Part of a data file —
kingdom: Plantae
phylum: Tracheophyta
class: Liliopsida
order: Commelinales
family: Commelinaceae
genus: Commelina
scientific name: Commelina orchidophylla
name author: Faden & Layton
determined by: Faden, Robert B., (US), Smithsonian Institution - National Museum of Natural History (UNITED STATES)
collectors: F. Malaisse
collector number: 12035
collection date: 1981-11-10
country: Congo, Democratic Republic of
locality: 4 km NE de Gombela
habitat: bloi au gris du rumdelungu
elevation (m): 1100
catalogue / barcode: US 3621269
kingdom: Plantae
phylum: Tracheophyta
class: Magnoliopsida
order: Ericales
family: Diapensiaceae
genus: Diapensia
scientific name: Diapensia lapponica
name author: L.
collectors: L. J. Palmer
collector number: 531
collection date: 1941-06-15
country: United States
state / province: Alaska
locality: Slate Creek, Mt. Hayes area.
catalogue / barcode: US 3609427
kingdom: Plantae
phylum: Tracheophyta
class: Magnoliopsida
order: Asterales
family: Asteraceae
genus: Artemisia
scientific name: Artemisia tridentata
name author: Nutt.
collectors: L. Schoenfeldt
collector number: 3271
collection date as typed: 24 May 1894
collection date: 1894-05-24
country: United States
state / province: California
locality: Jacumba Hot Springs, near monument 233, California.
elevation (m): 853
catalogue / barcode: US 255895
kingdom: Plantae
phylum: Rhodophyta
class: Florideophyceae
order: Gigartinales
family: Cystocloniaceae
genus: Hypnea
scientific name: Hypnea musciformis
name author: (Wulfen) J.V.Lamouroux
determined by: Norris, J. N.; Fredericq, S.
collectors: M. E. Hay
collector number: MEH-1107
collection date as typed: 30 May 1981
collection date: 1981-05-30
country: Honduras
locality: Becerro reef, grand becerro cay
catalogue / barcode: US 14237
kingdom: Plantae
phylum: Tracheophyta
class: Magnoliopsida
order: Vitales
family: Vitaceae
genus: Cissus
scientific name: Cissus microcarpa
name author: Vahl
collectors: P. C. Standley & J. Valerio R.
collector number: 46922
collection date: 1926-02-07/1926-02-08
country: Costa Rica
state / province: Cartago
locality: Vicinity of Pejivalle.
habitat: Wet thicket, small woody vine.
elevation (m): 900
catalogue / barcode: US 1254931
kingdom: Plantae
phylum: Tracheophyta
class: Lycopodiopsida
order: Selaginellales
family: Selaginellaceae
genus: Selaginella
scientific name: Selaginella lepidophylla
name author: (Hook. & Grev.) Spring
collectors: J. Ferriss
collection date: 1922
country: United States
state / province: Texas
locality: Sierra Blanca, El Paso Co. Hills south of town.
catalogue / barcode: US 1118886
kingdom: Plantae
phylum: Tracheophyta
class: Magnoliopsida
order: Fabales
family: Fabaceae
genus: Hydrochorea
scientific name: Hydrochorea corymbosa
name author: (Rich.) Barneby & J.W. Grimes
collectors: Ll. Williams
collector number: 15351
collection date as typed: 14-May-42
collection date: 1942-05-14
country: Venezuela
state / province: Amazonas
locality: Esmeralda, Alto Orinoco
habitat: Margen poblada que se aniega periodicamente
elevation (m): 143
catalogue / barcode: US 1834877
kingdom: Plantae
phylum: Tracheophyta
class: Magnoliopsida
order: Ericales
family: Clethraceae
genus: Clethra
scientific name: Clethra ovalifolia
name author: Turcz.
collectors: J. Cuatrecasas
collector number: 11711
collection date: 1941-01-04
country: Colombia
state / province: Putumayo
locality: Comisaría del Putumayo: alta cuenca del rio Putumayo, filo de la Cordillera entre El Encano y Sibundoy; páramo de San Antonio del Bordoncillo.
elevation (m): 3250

Exercise — Copy the listing above line for line, with no changes.

Answer to the task —
kingdom: Plantae
phylum: Tracheophyta
class: Liliopsida
order: Commelinales
family: Commelinaceae
genus: Commelina
scientific name: Commelina orchidophylla
name author: Faden & Layton
determined by: Faden, Robert B., (US), Smithsonian Institution - National Museum of Natural History (UNITED STATES)
collectors: F. Malaisse
collector number: 12035
collection date: 1981-11-10
country: Congo, Democratic Republic of
locality: 4 km NE de Gombela
habitat: bloi au gris du rumdelungu
elevation (m): 1100
catalogue / barcode: US 3621269
kingdom: Plantae
phylum: Tracheophyta
class: Magnoliopsida
order: Ericales
family: Diapensiaceae
genus: Diapensia
scientific name: Diapensia lapponica
name author: L.
collectors: L. J. Palmer
collector number: 531
collection date: 1941-06-15
country: United States
state / province: Alaska
locality: Slate Creek, Mt. Hayes area.
catalogue / barcode: US 3609427
kingdom: Plantae
phylum: Tracheophyta
class: Magnoliopsida
order: Asterales
family: Asteraceae
genus: Artemisia
scientific name: Artemisia tridentata
name author: Nutt.
collectors: L. Schoenfeldt
collector number: 3271
collection date as typed: 24 May 1894
collection date: 1894-05-24
country: United States
state / province: California
locality: Jacumba Hot Springs, near monument 233, California.
elevation (m): 853
catalogue / barcode: US 255895
kingdom: Plantae
phylum: Rhodophyta
class: Florideophyceae
order: Gigartinales
family: Cystocloniaceae
genus: Hypnea
scientific name: Hypnea musciformis
name author: (Wulfen) J.V.Lamouroux
determined by: Norris, J. N.; Fredericq, S.
collectors: M. E. Hay
collector number: MEH-1107
collection date as typed: 30 May 1981
collection date: 1981-05-30
country: Honduras
locality: Becerro reef, grand becerro cay
catalogue / barcode: US 14237
kingdom: Plantae
phylum: Tracheophyta
class: Magnoliopsida
order: Vitales
family: Vitaceae
genus: Cissus
scientific name: Cissus microcarpa
name author: Vahl
collectors: P. C. Standley & J. Valerio R.
collector number: 46922
collection date: 1926-02-07/1926-02-08
country: Costa Rica
state / province: Cartago
locality: Vicinity of Pejivalle.
habitat: Wet thicket, small woody vine.
elevation (m): 900
catalogue / barcode: US 1254931
kingdom: Plantae
phylum: Tracheophyta
class: Lycopodiopsida
order: Selaginellales
family: Selaginellaceae
genus: Selaginella
scientific name: Selaginella lepidophylla
name author: (Hook. & Grev.) Spring
collectors: J. Ferriss
collection date: 1922
country: United States
state / province: Texas
locality: Sierra Blanca, El Paso Co. Hills south of town.
catalogue / barcode: US 1118886
kingdom: Plantae
phylum: Tracheophyta
class: Magnoliopsida
order: Fabales
family: Fabaceae
genus: Hydrochorea
scientific name: Hydrochorea corymbosa
name author: (Rich.) Barneby & J.W. Grimes
collectors: Ll. Williams
collector number: 15351
collection date as typed: 14-May-42
collection date: 1942-05-14
country: Venezuela
state / province: Amazonas
locality: Esmeralda, Alto Orinoco
habitat: Margen poblada que se aniega periodicamente
elevation (m): 143
catalogue / barcode: US 1834877
kingdom: Plantae
phylum: Tracheophyta
class: Magnoliopsida
order: Ericales
family: Clethraceae
genus: Clethra
scientific name: Clethra ovalifolia
name author: Turcz.
collectors: J. Cuatrecasas
collector number: 11711
collection date: 1941-01-04
country: Colombia
state / province: Putumayo
locality: Comisaría del Putumayo: alta cuenca del rio Putumayo, filo de la Cordillera entre El Encano y Sibundoy; páramo de San Antonio del Bordoncillo.
elevation (m): 3250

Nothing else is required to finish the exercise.